Published on June 18, 1998

It's Christmas vacation, 1958. The movie my dad has chosen for a first-grade pal and me to see is the new Disney live-action adventure Tonka, starring Sal Mineo as a young Sioux named White Bull who traps and domesticates a clear-eyed, spirited wild horse named Tonka. Having seen The King and I, I'm all set to approach Native American culture in the proper getting-to-know-you spirit of liberal '50s show biz.

The casting of Mineo has made the film a smidgen more dangerous and thus attractive to us -- we know him as the star of our older brothers' favorite juvenile-delinquent flicks. And White Bull is a bit of a rebel. He can't sit still when a cousin grabs Tonka for himself and tortures the animal. So White Bull frees Tonka, who is adopted by one of Custer's men and ends up the sole survivor, man or horse, of the Battle of Little Big Horn. White Bull becomes an honorary U.S. cavalryman himself -- white bull of a different order. Other than that, Tonka proved to be a perfectly apt first-grade boys' adventure. But it would have seemed just as swell if we'd seen it on Disney's Sunday night TV show, and I can honestly say I've never given it a second thought -- until I saw Disney's latest animated feature, Mulan.

Mulan is a perfectly apt first-grade girls' adventure. Compared to the operatic bore Pocahontas, that bizarre misfire The Hunchback of Notre Dame and the self-congratulatory pseudo-satire Hercules, it has a modicum of freshness going for it. Set in a feudal China beset by fearsome Huns, it tells the story of a tomboy named Mulan who forsakes womanly robes for a male fighting rig and brings glory to her house as a warrior. The emperor has ordered every household to provide one conscript. Mulan's an only child, and her father is still ailing from an old war wound. To protect him, Mulan joins the army in the guise of a son named Ping. It's no lark: Male impersonation is a capital crime in the ranks of imperial China. But her ingenuity and strength enable her troop to salvage the Chinese military and save the emperor.

Like Tonka, Mulan respects ethnicity (well, maybe not that of the gray-skinned monster Huns), mixes coming-of-age fiction and facts (it starts with a failed defense of the Great Wall of China) and positions the protagonist as an outsider -- always a sure-fire way to gain kiddie identification. Also like Tonka, it's nothing more than pleasant matinee fodder with some jarring tones and clunky stretches. And it probably wouldn't be winning fulsome praise were it not for Mulan's status as (gasp) a feminist-approved Disney heroine.

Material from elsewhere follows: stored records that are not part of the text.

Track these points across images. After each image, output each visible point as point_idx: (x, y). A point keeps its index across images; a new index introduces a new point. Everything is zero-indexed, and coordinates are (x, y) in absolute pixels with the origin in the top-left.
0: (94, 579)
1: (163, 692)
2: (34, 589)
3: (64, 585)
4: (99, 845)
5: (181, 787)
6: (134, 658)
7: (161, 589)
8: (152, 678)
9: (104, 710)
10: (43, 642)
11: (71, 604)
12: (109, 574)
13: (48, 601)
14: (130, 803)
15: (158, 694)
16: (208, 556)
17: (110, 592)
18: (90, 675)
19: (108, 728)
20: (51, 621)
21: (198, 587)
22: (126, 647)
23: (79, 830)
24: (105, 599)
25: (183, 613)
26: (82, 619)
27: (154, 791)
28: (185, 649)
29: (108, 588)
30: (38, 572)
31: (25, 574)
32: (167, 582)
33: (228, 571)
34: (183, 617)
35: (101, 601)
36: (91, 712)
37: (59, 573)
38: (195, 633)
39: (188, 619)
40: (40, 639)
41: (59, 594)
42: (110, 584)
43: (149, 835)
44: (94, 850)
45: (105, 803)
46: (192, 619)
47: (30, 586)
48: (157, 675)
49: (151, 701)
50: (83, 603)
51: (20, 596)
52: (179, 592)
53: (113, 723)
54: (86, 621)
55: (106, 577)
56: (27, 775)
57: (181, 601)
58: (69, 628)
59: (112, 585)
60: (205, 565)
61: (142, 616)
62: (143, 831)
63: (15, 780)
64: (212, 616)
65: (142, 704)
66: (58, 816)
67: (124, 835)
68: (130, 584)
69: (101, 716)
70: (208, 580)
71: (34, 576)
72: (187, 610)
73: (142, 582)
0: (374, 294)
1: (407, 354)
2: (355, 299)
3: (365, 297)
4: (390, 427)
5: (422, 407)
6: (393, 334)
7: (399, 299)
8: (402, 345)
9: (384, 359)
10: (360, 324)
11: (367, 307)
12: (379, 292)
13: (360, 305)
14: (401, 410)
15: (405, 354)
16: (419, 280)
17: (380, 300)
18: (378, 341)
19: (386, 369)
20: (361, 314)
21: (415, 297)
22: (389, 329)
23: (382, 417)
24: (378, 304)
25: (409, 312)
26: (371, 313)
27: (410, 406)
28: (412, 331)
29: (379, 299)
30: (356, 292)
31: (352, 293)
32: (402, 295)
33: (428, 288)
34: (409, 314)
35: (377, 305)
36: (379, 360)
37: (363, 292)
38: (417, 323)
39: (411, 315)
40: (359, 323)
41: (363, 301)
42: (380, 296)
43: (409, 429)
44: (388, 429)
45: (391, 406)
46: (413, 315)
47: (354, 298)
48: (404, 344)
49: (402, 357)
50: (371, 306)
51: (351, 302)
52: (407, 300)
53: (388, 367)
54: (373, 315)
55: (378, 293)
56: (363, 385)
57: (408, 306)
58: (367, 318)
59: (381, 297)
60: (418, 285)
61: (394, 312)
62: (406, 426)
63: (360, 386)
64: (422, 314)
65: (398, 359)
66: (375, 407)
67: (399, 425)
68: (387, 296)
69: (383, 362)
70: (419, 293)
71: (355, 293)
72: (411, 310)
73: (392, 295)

It's true, as Mulan's fans point out, that most Disney animated heroines are vapid. But most Disney animated heroes are vapid, too. (Actually, the sexy Meg in Hercules stole what there was to steal of the show.) Of the best recent Disney cartoons, Beauty and the Beast worked because the hero and heroine were complicated and evenly matched; Aladdin because a runaway comic crowded the lead couple off the screen. Mulan spends so much of its creative capital providing its title character with proper consciousness and values that there's little room left for beauty or invention. A musical sequence in Mulan's hometown, "Honor to Us All," spells out the traditional ideal of woman as gracious, subservient domestic; with that out of the way, the filmmakers settle down to the business of portraying everyday manly behavior as innately crass and combative (something Beauty and the Beast managed in a single glorious satiric number), geared to besting competitors and winning the admiration of women. Mulan proves she can take physical hardship like a guy and think before she acts, something beyond this film's view of a guy's capabilities.

Mulan's virtues as a female role model are manifold: She's smart and independent; just as important, she's comely yet no bombshell. During the brouhaha over Disney's Pocahontas -- which could be boiled down to, "PC, or not PC?" -- what bothered many women I know was that she was, in the words of a colleague, "so babe-alicious." Mulan won't engender a debate over whether body type is a feminist issue. She spends most of the movie in military drag, and when she falls in love with her squad leader, Li Shang, she doesn't swoon. Unlike a male action hero, she does articulate her romantic devotion for him -- at least to the audience.

Li Shang is voiced by B.D. Wong, who made his reputation on-stage as M. Butterfly; and Harvey Fierstein plays one of the crudest recruits. So it's a piquant in-joke that Mulan's save-the-day inspiration centers on Shang's men disguising themselves as courtesans. But if Mulan is politically cohesive in its plea for looser sex roles and gender-bending, artistically it's all over the place.

Mildly engaging though it is, Mulan doesn't follow through on its initial promise to fill out a story without broad jokes and cute animals, or to be a Disney cartoon that doesn't look like a Disney cartoon. The animators' funny bone is out of joint with the main story. (The big comic set pieces are the obligatory barracks high jinks of a troop fight and a group bath.) So they throw in a puny yet ambitious dragon named Mushu (played by Eddie Murphy), a supernatural, sassy critter who'd better suit their giddier extravaganzas. Murphy energizes Mushu vocally and temperamentally -- he's a frayed enfant terrible rather than a guardian spirit -- but visually he's thunderously unmemorable. And let's not even talk about Mulan's other helpful little pal, a debilitatingly bland cricket named Cri-Kee; Jiminy is probably rolling over in his grave.